» THE TASK
Repeat the records in full and exactly, omitting pictures.

Saved data entries
# # #
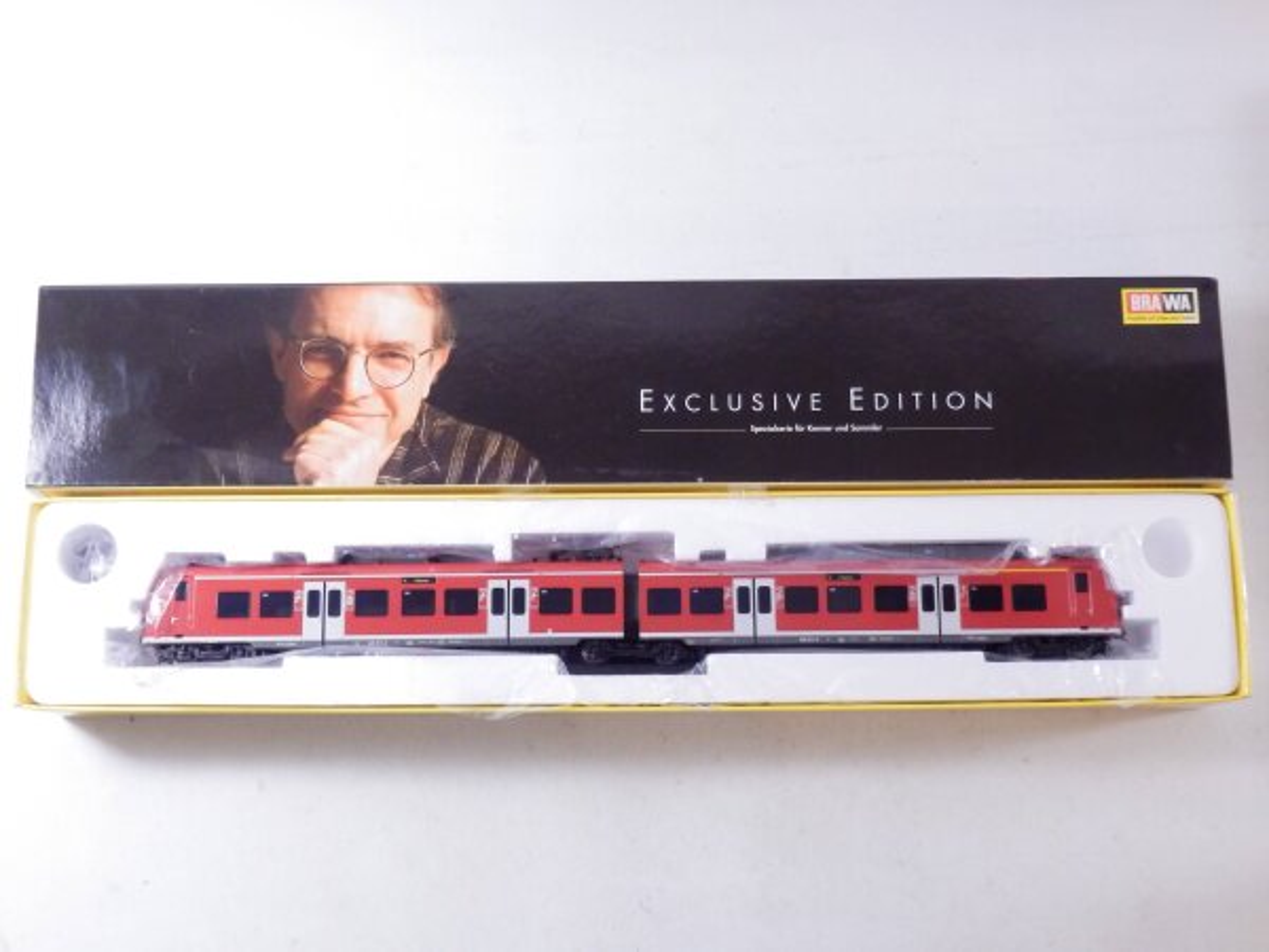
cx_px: 634
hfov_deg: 42.1
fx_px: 1650
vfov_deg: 32.2
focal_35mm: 45
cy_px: 476
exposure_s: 1/160
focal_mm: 8
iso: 640
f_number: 3.8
# # #
» RESPONSE AREA
cx_px: 634
hfov_deg: 42.1
fx_px: 1650
vfov_deg: 32.2
focal_35mm: 45
cy_px: 476
exposure_s: 1/160
focal_mm: 8
iso: 640
f_number: 3.8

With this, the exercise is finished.